Julie: I don't think our clients had any idea how much we were experimenting on them. We were building the business while I was getting my MBA. I'd go to a class with Professor Sully Taylor and then run to a client meeting in the afternoon and use what I had learned. And then the client would pose a challenge and I'd run back to class and say, what about this? It was the most stimulating learning lab. It was learning on steroids.
How do you stay connected with the school?
Julie: We help with the orientation of new MBA students each year. We do a half day workshop on the principles of improvisation to help them collaborate with groups and teams and to help them connect with each other and start to build a learning community. I've also taught classes on organizational change, and Brad has taught organizational behavior.

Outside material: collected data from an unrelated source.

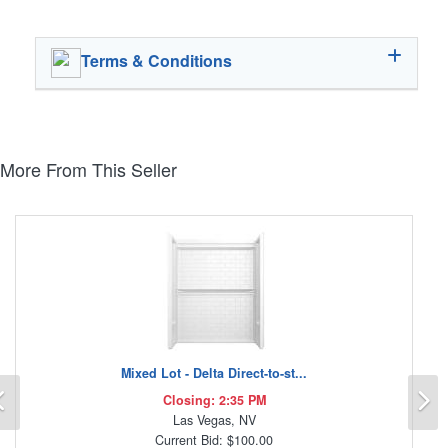
Terms & Conditions
More From This Seller
Mixed Lot - Delta Direct-to-st...
Previous
N
Closing: 2:35 PM
Las Vegas, NV
Current Bid: $100.00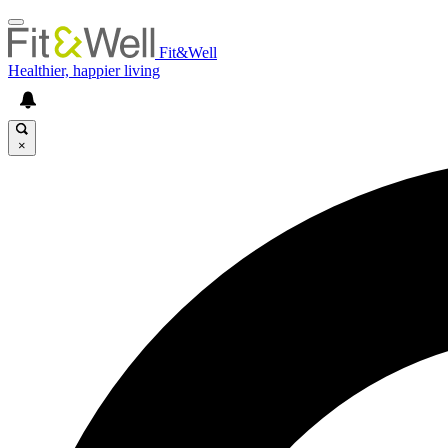
Fit&Well
Healthier, happier living
×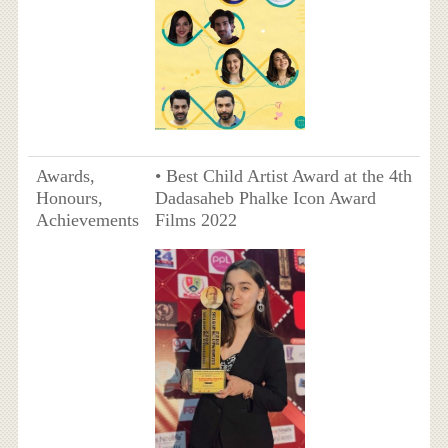
Awards,
• Best Child Artist Award at the 4th
Honours,
Dadasaheb Phalke Icon Award
Achievements
Films 2022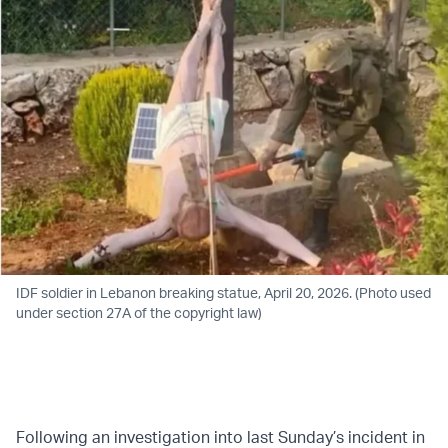
IDF soldier in Lebanon breaking statue, April 20, 2026. (Photo used
under section 27A of the copyright law)
Following an investigation into last Sunday’s incident in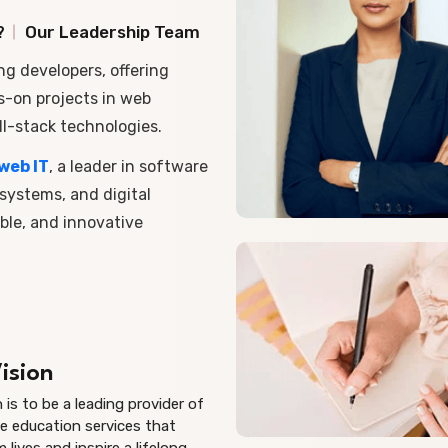
?
Our Leadership Team
ng developers, offering
s-on projects in web
l-stack technologies.
web IT
, a leader in software
ystems, and digital
ble, and innovative
ision
n is to be a leading provider of
e education services that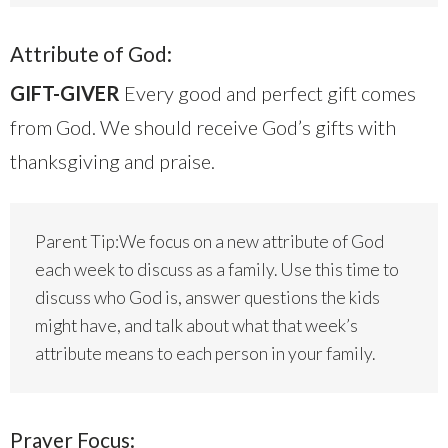
Attribute of God:
GIFT-GIVER
Every good and perfect gift comes
from God. We should receive God’s gifts with
thanksgiving and praise.
Parent Tip:We focus on a new attribute of God
each week to discuss as a family. Use this time to
discuss who God is, answer questions the kids
might have, and talk about what that week’s
attribute means to each person in your family.
Prayer Focus: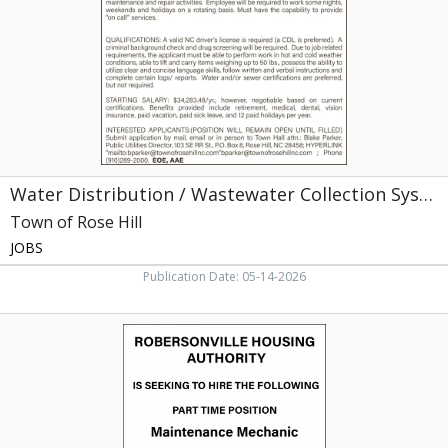
System
Maintenance
Worker
/
Equipment
Operator,
Town
of
Rose
Water Distribution / Wastewater Collection System Maintenance Worker / Equipment Operator
Hill,
Rose
Town of Rose Hill
Hill,
JOBS
NC
Publication Date: 05-14-2026
Maintenance
Mechanic,
Robersonville
Housing
Authority,
Robersonville,
NC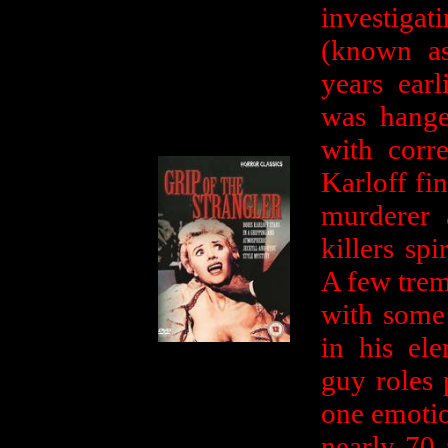
investigat
(known as
years ear
was hange
with corre
Karloff fin
murderer 
killers spi
A few trem
with some 
in his el
guy roles 
one emotio
nearly 70 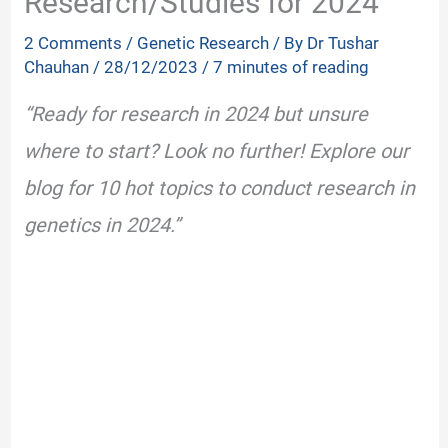
Research/Studies for 2024
2 Comments
/
Genetic Research
/ By
Dr Tushar
Chauhan
/
28/12/2023
/
7 minutes of reading
“Ready for research in 2024 but unsure
where to start? Look no further! Explore our
blog for 10 hot topics to conduct research in
genetics in 2024.”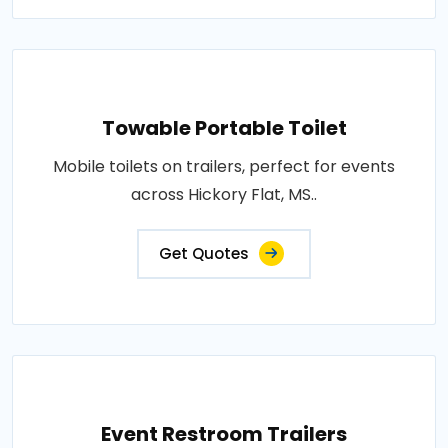
Towable Portable Toilet
Mobile toilets on trailers, perfect for events
across Hickory Flat, MS..
Get Quotes
Event Restroom Trailers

Brad: I'm pretty deeply connected because my wife and I have both worked at the business school and my kids go to Portland State's Helen Gordon Child Development Center. It's also true that you meet people who have a connection to the business school almost constantly, whether they have an MBA or have just taken a few courses. There seems to be about a one degree of separation thing in Portland when it comes to PSU.
When I think about who around town do I want to reach out and get advice from, I think about people like Scott and Ellen West and Tom Gillpatrick and Jeanne Enders and Earl Molander. Portland State is still a great resource for us.
How did you get the idea for The Deeper, Funner Facilitation Cookbook?
Julie: In 2002, one of our clients, Wieden + Kennedy, asked us to teach them some of the tools we use with groups so they could use these with their clients. We said what we usually say: Let's try it! We'd never taught that sort of workshop, but realized that after experimenting with improv-based facilitation approaches for a number of years, we knew quite a bit about what makes presentations and meetings high-impact. As more clients asked for this, we began to write it down and what began as a 20-page article turned into this book (available through Amazon.com). It's now the basis for many of our workshops, and extremely well received. Scott Dawson wrote a blurb for the cover, so it must be good!